RUBIN SEES MIDEAST QUANDARY
Byline: Rosemary Feitelberg
NEW YORK — As a leader in the international activewear business, Stephen Rubin is looking at such spots as the Mideast as a potential for further development of the women’s business. But that route faces a tough challenge, he said.
Rubin, chairman and chief executive officer of the British-based Pentland Group, was interviewed here Tuesday evening at the Rainbow Room, where he received the 1997 International Entrepreneur Award presented by the American Committee for Shenkar College in Israel. About 260 people turned out for the black-tie dinner dance.
Rubin, who is also president of the World Federation of the Sporting Goods Industry, pointed out that officials of the International Olympic Committee have said that women in religious fundamentalist countries are not happy with the options for activewear.
“One interesting query we are going to have to face is, ‘Does the activewear business become more modest or does it remain as it is?” he said. “At the Olympic procession in Atlanta, there were few women in various delegations from such countries as Iran.”

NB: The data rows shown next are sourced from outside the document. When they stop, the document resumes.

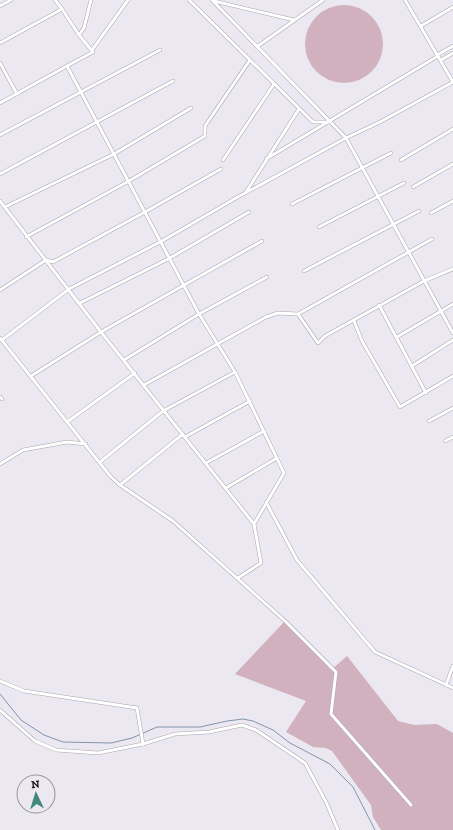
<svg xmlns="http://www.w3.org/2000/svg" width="453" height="830" viewBox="0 0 453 830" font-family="'Zilla Slab',serif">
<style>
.green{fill:#d1b1be}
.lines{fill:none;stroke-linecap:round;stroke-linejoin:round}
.stream{stroke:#8095af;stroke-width:1}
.minor-casing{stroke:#a9a5ae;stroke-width:4}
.minor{stroke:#fff;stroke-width:3}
</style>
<rect width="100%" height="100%" fill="#ebe8f1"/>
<g class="green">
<circle cx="344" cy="44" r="39"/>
<polygon points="285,621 331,670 347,656 398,721 414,725 437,724 453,733 453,830 381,830 373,817 371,805 332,751 326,748 313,747 286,732 306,701 235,674"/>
</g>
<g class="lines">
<polyline class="stream" points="0,694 21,720 44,735 63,742 111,743 132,738 157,727 200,727 227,721 243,719 253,721 273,730 290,743 330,764 353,787 375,830"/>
<g class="minor-casing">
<g id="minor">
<polyline points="55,0 62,9"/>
<polyline points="91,0 84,28 79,35 93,52 67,66 199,314 235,372 284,473 254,524"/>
<polyline points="189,0 313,122 329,122"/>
<polyline points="212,0 346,138 453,333"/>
<polyline points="405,0 453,82"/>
<polyline points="214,1 294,20"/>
<polyline points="0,6 11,0"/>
<polyline points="421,26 453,7"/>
<polyline points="0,43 62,9 79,35"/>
<polyline points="258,46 323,0"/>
<polyline points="92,50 128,0"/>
<polyline points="437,55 453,46"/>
<polyline points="441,60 453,53"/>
<polyline points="0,63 17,94"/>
<polyline points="0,103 67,66"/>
<polyline points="0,135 160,50"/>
<polyline points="266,159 438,56"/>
<polyline points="223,160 274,84"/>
<polyline points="401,160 453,129"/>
<polyline points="0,174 173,81"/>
<polyline points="413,187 453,164"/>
<polyline points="246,192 299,109"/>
<polyline points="0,201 101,332 254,524 261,563 238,578"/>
<polyline points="292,204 391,153"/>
<polyline points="5,207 114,154 191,108"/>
<polyline points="431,213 453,201"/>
<polyline points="319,227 404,183"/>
<polyline points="26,237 129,181 205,136 205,126 250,60"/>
<polyline points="304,271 419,211"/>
<polyline points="0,290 46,260 53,262 145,212 221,169"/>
<polyline points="80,303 170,258 249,212"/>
<polyline points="379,305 426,393"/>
<polyline points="298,314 318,343 325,336 424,281 453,269"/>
<polyline points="354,321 362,341 400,407 453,376"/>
<polyline points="397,337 453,304"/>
<polyline points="0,338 111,477 120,485 173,521 285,621 336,672 331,714 411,805"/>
<polyline points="2,340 69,289 162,241 236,198 346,138 380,122 453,82"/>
<polyline points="124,360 199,314 267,277"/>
<polyline points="412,366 453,340"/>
<polyline points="31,376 101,332 262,241"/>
<polyline points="144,385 266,317 278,313 298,314 432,239"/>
<polyline points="0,397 2,399"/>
<polyline points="429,421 453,408"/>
<polyline points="67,422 135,373"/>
<polyline points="185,437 250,401"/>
<polyline points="445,441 453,437"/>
<polyline points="100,462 163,411 235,372"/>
<polyline points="206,463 264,431"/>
<polyline points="0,464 23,450 67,442 86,444"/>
<polyline points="120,485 183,434"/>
<polyline points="226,488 277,458"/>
<polyline points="266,502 297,560 375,652 453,688"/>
<polyline points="0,681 24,691 137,708 143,744"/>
<polyline points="446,685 453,666"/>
<polyline points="0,710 35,741 56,750 98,753 143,744 175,734 209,732 242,725 256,730 305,763 326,802 338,830"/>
</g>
</g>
<use href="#minor" class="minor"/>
</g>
<g transform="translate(36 794) rotate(356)"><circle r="19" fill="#ebe8f1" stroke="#97949b"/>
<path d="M0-3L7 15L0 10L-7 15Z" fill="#42877d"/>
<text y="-6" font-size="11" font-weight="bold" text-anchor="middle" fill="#19171b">N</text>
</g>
</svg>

Deciding ways to address the women’s activewear markets in Muslim countries as well as activewear for Jewish orthodox women will be key to developing business in such areas, Rubin said.
“Now we need to design clothing that is not offensive to anyone. Yet it gives women the freedom of movement they want and need,” he said.
Running apparel and swimwear are categories that need improvement, Rubin said. In certain sections of Iraq, for example, a woman would only wear Speedo swimwear in front of her husband or her female friends.
“In a lot of countries, if a woman wants to run fast she can’t — due to clothing rules. There must be a balance. we want to abide by what fundamentalists believe is OK,” he said. However, he asked, “From a human rights’ point of view, is it right to forbid women from wearing what they want?”
The Pentland Group’s brands include Speedo swimwear, Berghaus outdoor apparel, Pony and KangaRoos athletic footwear, Ellesse activewear and footwear, Reusch ski and soccer gloves and Lacoste footwear. The group’s purchase of Moda Prima, a San Diego maker of women’s activewear, in February is further evidence of the company’s multibrand philosophy, Rubin said.
The group’s labels are currently sold in 150 countries. For 1996, the company’s wholesale volume — excluding royalties for sales of licensed goods — was $1.5 billion, a 25 percent gain compared to 1995, Rubin said.
Rubin’s investment in Reebok International, which fueled Reebok’s growth has been one of the many high points in Rubin’s career, said John Idol, group president and chief operating officer of product licensing for Polo Ralph Lauren and Ralph Lauren Home collection, who presented Rubin with his award.
In 1981, Rubin invested $77,000 in Reebok and by 1991 that investment had increased to $770 million, Idol said.
In addition to Idol, Jerome A. Chazen, retired chairman of Liz Claiborne; Linda Wachner, chairman and ceo of The Warnaco Group and Authentic Fitness Corp., Speedo’s U.S. maker; Elie Tahari, and Arthur Levine, chairman and ceo of Sassco, were among the industry executives attending the event.
A fashion show featuring apparel designed by 15 students enrolled at Shenkar was one of the evening’s features.
“We want to try to educate our students to go global. Stephen certainly represents the benefits of that,” said Charlotte Fainblatt, executive director of the American Committee for Shenkar College.
The event raised about $500,000 for Shenkar’s capital campaign, said Fainblatt.